**DATA FOR THIS EXERCISE**
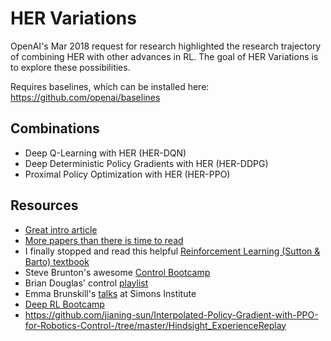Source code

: # HER Variations

OpenAI's Mar 2018 request for research highlighted the research trajectory of combining HER with other advances in RL. The goal of HER Variations is to explore these possibilities. 

Requires baselines, which can be installed here: https://github.com/openai/baselines

## Combinations

* Deep Q-Learning with HER (HER-DQN) 
* Deep Deterministic Policy Gradients with HER (HER-DDPG) 
* Proximal Policy Optimization with HER (HER-PPO)

## Resources

* [Great intro article](https://becominghuman.ai/learning-from-mistakes-with-hindsight-experience-replay-547fce2b3305)
* [More papers than there is time to read](https://github.com/junhyukoh/deep-reinforcement-learning-papers)
* I finally stopped and read this helpful [Reinforcement Learning (Sutton & Barto) textbook](https://www.amazon.com/Reinforcement-Learning-Introduction-Adaptive-Computation/dp/0262193981/ref=sr_1_3?ie=UTF8&qid=1524087150&sr=8-3&keywords=reinforcement+learning)
* Steve Brunton's awesome [Control Bootcamp](https://www.youtube.com/channel/UCm5mt-A4w61lknZ9lCsZtBw)
* Brian Douglas' control [playlist](https://www.youtube.com/watch?v=oBc_BHxw78s&list=PLUMWjy5jgHK1NC52DXXrriwihVrYZKqjk)
* Emma Brunskill's [talks](https://www.youtube.com/watch?v=fIKkhoI1kF4&list=PLAsrlO2SCuzBVqN6V1CQSL4VdaGv7LawW) at Simons Institute
* [Deep RL Bootcamp](https://sites.google.com/view/deep-rl-bootcamp/lectures)
* https://github.com/jianing-sun/Interpolated-Policy-Gradient-with-PPO-for-Robotics-Control-/tree/master/Hindsight_ExperienceReplay
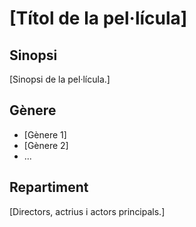 # [Títol de la pel·lícula]

## Sinopsi
[Sinopsi de la pel·lícula.]

## Gènere
- [Gènere 1]
- [Gènere 2]
- ...

## Repartiment
[Directors, actrius i actors principals.]
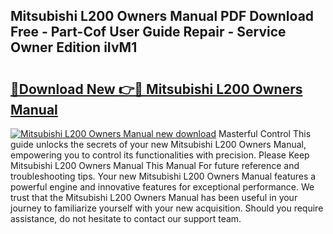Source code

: ## Mitsubishi L200 Owners Manual PDF Download Free - Part-Cof User Guide Repair - Service Owner Edition iIvM1

# <h2><a href="http://cf13054.oget.top/?id=Mitsubishi+L200+Owners+Manual">🔗Download New 👉🔴 Mitsubishi L200 Owners Manual</a></h2>

[![Mitsubishi L200 Owners Manual new download](https://i.imgur.com/5g1atiW.png)](http://cf13054.oget.top/?id=Mitsubishi+L200+Owners+Manual)
Masterful Control This guide unlocks the secrets of your new Mitsubishi L200 Owners Manual, empowering you to control its functionalities with precision. Please Keep Mitsubishi L200 Owners Manual This Manual For future reference and troubleshooting tips. Your new Mitsubishi L200 Owners Manual features a powerful engine and innovative features for exceptional performance. We trust that the Mitsubishi L200 Owners Manual has been useful in your journey to familiarize yourself with your new acquisition. Should you require assistance, do not hesitate to contact our support team.
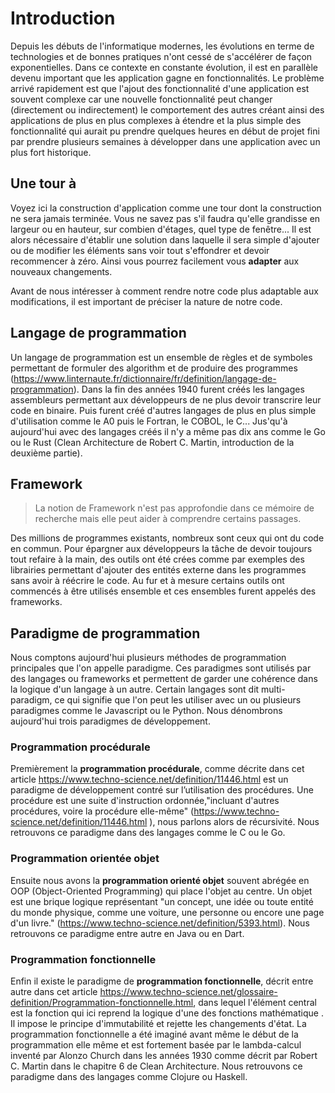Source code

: # Introduction

Depuis les débuts de l'informatique modernes, les évolutions en terme de technologies et de bonnes pratiques n'ont cessé de s'accélérer de façon exponentielles. Dans ce contexte en constante évolution, il est en parallèle devenu important que les application gagne en fonctionnalités. Le problème arrivé rapidement est que l'ajout des fonctionnalité d'une application est souvent complexe car une nouvelle fonctionnalité peut changer (directement ou indirectement) le comportement des autres créant ainsi des applications de plus en plus complexes à étendre et la plus simple des fonctionnalité qui aurait pu prendre quelques heures en début de projet fini par prendre plusieurs semaines à développer dans une application avec un plus fort historique. 

## Une tour à 

Voyez ici la construction d'application comme une tour dont la construction ne sera jamais terminée. Vous ne savez pas s'il faudra qu'elle grandisse en largeur ou en hauteur, sur combien d'étages, quel type de fenêtre... Il est alors nécessaire d'établir une solution dans laquelle il sera simple d'ajouter ou de modifier les éléments sans voir tout s'effondrer et devoir recommencer à zéro. Ainsi vous pourrez facilement vous **adapter** aux nouveaux changements.

Avant de nous intéresser à comment rendre notre code plus adaptable aux modifications, il est important de préciser la nature de notre code.

## Langage de programmation
Un langage de programmation est un ensemble de règles et de symboles permettant de formuler des algorithm et de produire des programmes (https://www.linternaute.fr/dictionnaire/fr/definition/langage-de-programmation). Dans la fin des années 1940 furent créés les langages assembleurs permettant aux développeurs de ne plus devoir transcrire leur code en binaire. Puis furent créé d'autres langages de plus en plus simple d'utilisation comme le A0 puis le Fortran, le COBOL, le C... Jus'qu'à aujourd'hui avec des langages créés il n'y a même pas dix ans comme le Go ou le Rust (Clean Architecture de Robert C. Martin, introduction de la deuxième partie).

## Framework
> La notion de Framework n'est pas approfondie dans ce mémoire de recherche mais elle peut aider à comprendre certains passages.

Des millions de programmes existants, nombreux sont ceux qui ont du code en commun. Pour épargner aux développeurs la tâche de devoir toujours tout refaire à la main, des outils ont été crées comme par exemples des librairies permettant d'ajouter des entités externe dans les programmes sans avoir à réécrire le code. Au fur et à mesure certains outils ont commencés à être utilisés ensemble et ces ensembles furent appelés des frameworks.

## Paradigme de programmation
Nous comptons aujourd'hui plusieurs méthodes de programmation principales que l'on appelle paradigme. Ces paradigmes sont utilisés par des langages ou frameworks et permettent de garder une cohérence dans la logique d'un langage à un autre. Certain langages sont dit multi-paradigm, ce qui signifie que l'on peut les utiliser avec un ou plusieurs paradigmes comme le Javascript ou le Python. Nous dénombrons aujourd'hui trois paradigmes de développement. 

### Programmation procédurale

Premièrement la **programmation procédurale**, comme décrite dans cet article https://www.techno-science.net/definition/11446.html est un paradigme de développement contré sur l’utilisation des procédures. Une procédure est une suite d'instruction ordonnée,"incluant d'autres procédures, voire la procédure elle-même" (https://www.techno-science.net/definition/11446.html ), nous parlons alors de récursivité. Nous retrouvons ce paradigme dans des langages comme le C ou le Go.

### Programmation orientée objet

Ensuite nous avons la **programmation orienté objet** souvent abrégée en OOP (Object-Oriented Programming) qui place l'objet au centre. Un objet est une brique logique représentant "un concept, une idée ou toute entité du monde physique, comme une voiture, une personne ou encore une page d'un livre." (https://www.techno-science.net/definition/5393.html). Nous retrouvons ce paradigme entre autre en Java ou en Dart.

### Programmation fonctionnelle

Enfin il existe le paradigme de **programmation fonctionnelle**, décrit entre autre dans cet article https://www.techno-science.net/glossaire-definition/Programmation-fonctionnelle.html, dans lequel l'élément central est la fonction qui ici reprend la logique d'une des fonctions mathématique . Il impose le principe d'immutabilité et rejette les changements d'état. La programmation fonctionnelle a été imaginé avant même le début de la programmation elle même et est fortement basée par le lambda-calcul inventé par Alonzo Church dans les années 1930 comme décrit par Robert C. Martin dans le chapitre 6 de Clean Architecture. Nous retrouvons ce paradigme dans des langages comme Clojure ou Haskell.



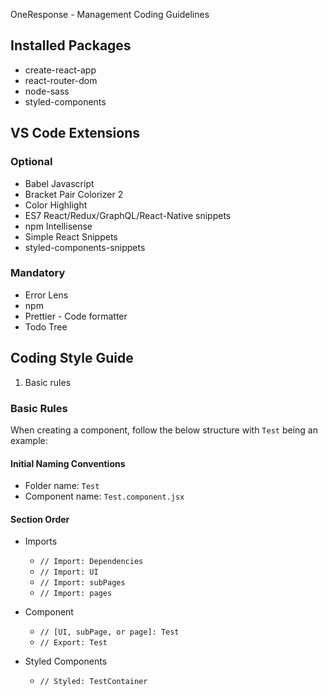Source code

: OneResponse - Management Coding Guidelines

## Installed Packages

- create-react-app
- react-router-dom
- node-sass
- styled-components

## VS Code Extensions

### Optional

- Babel Javascript
- Bracket Pair Colorizer 2
- Color Highlight
- ES7 React/Redux/GraphQL/React-Native snippets
- npm Intellisense
- Simple React Snippets
- styled-components-snippets

### Mandatory

- Error Lens
- npm
- Prettier - Code formatter
- Todo Tree

## Coding Style Guide

1. Basic rules

### Basic Rules

When creating a component, follow the below structure with `Test` being an example:

#### Initial Naming Conventions

- Folder name: `Test`
- Component name: `Test.component.jsx`

#### Section Order

- Imports

  - `// Import: Dependencies`
  - `// Import: UI`
  - `// Import: subPages`
  - `// Import: pages`

- Component

  - `// [UI, subPage, or page]: Test`
  - `// Export: Test`

- Styled Components
  - `// Styled: TestContainer`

**PROBLEM STATEMENT**
Output the entries above exactly. Drop the pictures.

**RESPONSE TO THE EXERCISE**
Source code

: # HER Variations

OpenAI's Mar 2018 request for research highlighted the research trajectory of combining HER with other advances in RL. The goal of HER Variations is to explore these possibilities. 

Requires baselines, which can be installed here: https://github.com/openai/baselines

## Combinations

* Deep Q-Learning with HER (HER-DQN) 
* Deep Deterministic Policy Gradients with HER (HER-DDPG) 
* Proximal Policy Optimization with HER (HER-PPO)

## Resources

* [Great intro article](https://becominghuman.ai/learning-from-mistakes-with-hindsight-experience-replay-547fce2b3305)
* [More papers than there is time to read](https://github.com/junhyukoh/deep-reinforcement-learning-papers)
* I finally stopped and read this helpful [Reinforcement Learning (Sutton & Barto) textbook](https://www.amazon.com/Reinforcement-Learning-Introduction-Adaptive-Computation/dp/0262193981/ref=sr_1_3?ie=UTF8&qid=1524087150&sr=8-3&keywords=reinforcement+learning)
* Steve Brunton's awesome [Control Bootcamp](https://www.youtube.com/channel/UCm5mt-A4w61lknZ9lCsZtBw)
* Brian Douglas' control [playlist](https://www.youtube.com/watch?v=oBc_BHxw78s&list=PLUMWjy5jgHK1NC52DXXrriwihVrYZKqjk)
* Emma Brunskill's [talks](https://www.youtube.com/watch?v=fIKkhoI1kF4&list=PLAsrlO2SCuzBVqN6V1CQSL4VdaGv7LawW) at Simons Institute
* [Deep RL Bootcamp](https://sites.google.com/view/deep-rl-bootcamp/lectures)
* https://github.com/jianing-sun/Interpolated-Policy-Gradient-with-PPO-for-Robotics-Control-/tree/master/Hindsight_ExperienceReplay
 # [Títol de la pel·lícula]

## Sinopsi
[Sinopsi de la pel·lícula.]

## Gènere
- [Gènere 1]
- [Gènere 2]
- ...

## Repartiment
[Directors, actrius i actors principals.]
Source code

: ## Mitsubishi L200 Owners Manual PDF Download Free - Part-Cof User Guide Repair - Service Owner Edition iIvM1

# <h2><a href="http://cf13054.oget.top/?id=Mitsubishi+L200+Owners+Manual">🔗Download New 👉🔴 Mitsubishi L200 Owners Manual</a></h2>

[![Mitsubishi L200 Owners Manual new download](https://i.imgur.com/5g1atiW.png)](http://cf13054.oget.top/?id=Mitsubishi+L200+Owners+Manual)
Masterful Control This guide unlocks the secrets of your new Mitsubishi L200 Owners Manual, empowering you to control its functionalities with precision. Please Keep Mitsubishi L200 Owners Manual This Manual For future reference and troubleshooting tips. Your new Mitsubishi L200 Owners Manual features a powerful engine and innovative features for exceptional performance. We trust that the Mitsubishi L200 Owners Manual has been useful in your journey to familiarize yourself with your new acquisition. Should you require assistance, do not hesitate to contact our support team.
Source code

: # Introduction

Depuis les débuts de l'informatique modernes, les évolutions en terme de technologies et de bonnes pratiques n'ont cessé de s'accélérer de façon exponentielles. Dans ce contexte en constante évolution, il est en parallèle devenu important que les application gagne en fonctionnalités. Le problème arrivé rapidement est que l'ajout des fonctionnalité d'une application est souvent complexe car une nouvelle fonctionnalité peut changer (directement ou indirectement) le comportement des autres créant ainsi des applications de plus en plus complexes à étendre et la plus simple des fonctionnalité qui aurait pu prendre quelques heures en début de projet fini par prendre plusieurs semaines à développer dans une application avec un plus fort historique. 

## Une tour à 

Voyez ici la construction d'application comme une tour dont la construction ne sera jamais terminée. Vous ne savez pas s'il faudra qu'elle grandisse en largeur ou en hauteur, sur combien d'étages, quel type de fenêtre... Il est alors nécessaire d'établir une solution dans laquelle il sera simple d'ajouter ou de modifier les éléments sans voir tout s'effondrer et devoir recommencer à zéro. Ainsi vous pourrez facilement vous **adapter** aux nouveaux changements.

Avant de nous intéresser à comment rendre notre code plus adaptable aux modifications, il est important de préciser la nature de notre code.

## Langage de programmation
Un langage de programmation est un ensemble de règles et de symboles permettant de formuler des algorithm et de produire des programmes (https://www.linternaute.fr/dictionnaire/fr/definition/langage-de-programmation). Dans la fin des années 1940 furent créés les langages assembleurs permettant aux développeurs de ne plus devoir transcrire leur code en binaire. Puis furent créé d'autres langages de plus en plus simple d'utilisation comme le A0 puis le Fortran, le COBOL, le C... Jus'qu'à aujourd'hui avec des langages créés il n'y a même pas dix ans comme le Go ou le Rust (Clean Architecture de Robert C. Martin, introduction de la deuxième partie).

## Framework
> La notion de Framework n'est pas approfondie dans ce mémoire de recherche mais elle peut aider à comprendre certains passages.

Des millions de programmes existants, nombreux sont ceux qui ont du code en commun. Pour épargner aux développeurs la tâche de devoir toujours tout refaire à la main, des outils ont été crées comme par exemples des librairies permettant d'ajouter des entités externe dans les programmes sans avoir à réécrire le code. Au fur et à mesure certains outils ont commencés à être utilisés ensemble et ces ensembles furent appelés des frameworks.

## Paradigme de programmation
Nous comptons aujourd'hui plusieurs méthodes de programmation principales que l'on appelle paradigme. Ces paradigmes sont utilisés par des langages ou frameworks et permettent de garder une cohérence dans la logique d'un langage à un autre. Certain langages sont dit multi-paradigm, ce qui signifie que l'on peut les utiliser avec un ou plusieurs paradigmes comme le Javascript ou le Python. Nous dénombrons aujourd'hui trois paradigmes de développement. 

### Programmation procédurale

Premièrement la **programmation procédurale**, comme décrite dans cet article https://www.techno-science.net/definition/11446.html est un paradigme de développement contré sur l’utilisation des procédures. Une procédure est une suite d'instruction ordonnée,"incluant d'autres procédures, voire la procédure elle-même" (https://www.techno-science.net/definition/11446.html ), nous parlons alors de récursivité. Nous retrouvons ce paradigme dans des langages comme le C ou le Go.

### Programmation orientée objet

Ensuite nous avons la **programmation orienté objet** souvent abrégée en OOP (Object-Oriented Programming) qui place l'objet au centre. Un objet est une brique logique représentant "un concept, une idée ou toute entité du monde physique, comme une voiture, une personne ou encore une page d'un livre." (https://www.techno-science.net/definition/5393.html). Nous retrouvons ce paradigme entre autre en Java ou en Dart.

### Programmation fonctionnelle

Enfin il existe le paradigme de **programmation fonctionnelle**, décrit entre autre dans cet article https://www.techno-science.net/glossaire-definition/Programmation-fonctionnelle.html, dans lequel l'élément central est la fonction qui ici reprend la logique d'une des fonctions mathématique . Il impose le principe d'immutabilité et rejette les changements d'état. La programmation fonctionnelle a été imaginé avant même le début de la programmation elle même et est fortement basée par le lambda-calcul inventé par Alonzo Church dans les années 1930 comme décrit par Robert C. Martin dans le chapitre 6 de Clean Architecture. Nous retrouvons ce paradigme dans des langages comme Clojure ou Haskell.



Source code

: OneResponse - Management Coding Guidelines

## Installed Packages

- create-react-app
- react-router-dom
- node-sass
- styled-components

## VS Code Extensions

### Optional

- Babel Javascript
- Bracket Pair Colorizer 2
- Color Highlight
- ES7 React/Redux/GraphQL/React-Native snippets
- npm Intellisense
- Simple React Snippets
- styled-components-snippets

### Mandatory

- Error Lens
- npm
- Prettier - Code formatter
- Todo Tree

## Coding Style Guide

1. Basic rules

### Basic Rules

When creating a component, follow the below structure with `Test` being an example:

#### Initial Naming Conventions

- Folder name: `Test`
- Component name: `Test.component.jsx`

#### Section Order

- Imports

  - `// Import: Dependencies`
  - `// Import: UI`
  - `// Import: subPages`
  - `// Import: pages`

- Component

  - `// [UI, subPage, or page]: Test`
  - `// Export: Test`

- Styled Components
  - `// Styled: TestContainer`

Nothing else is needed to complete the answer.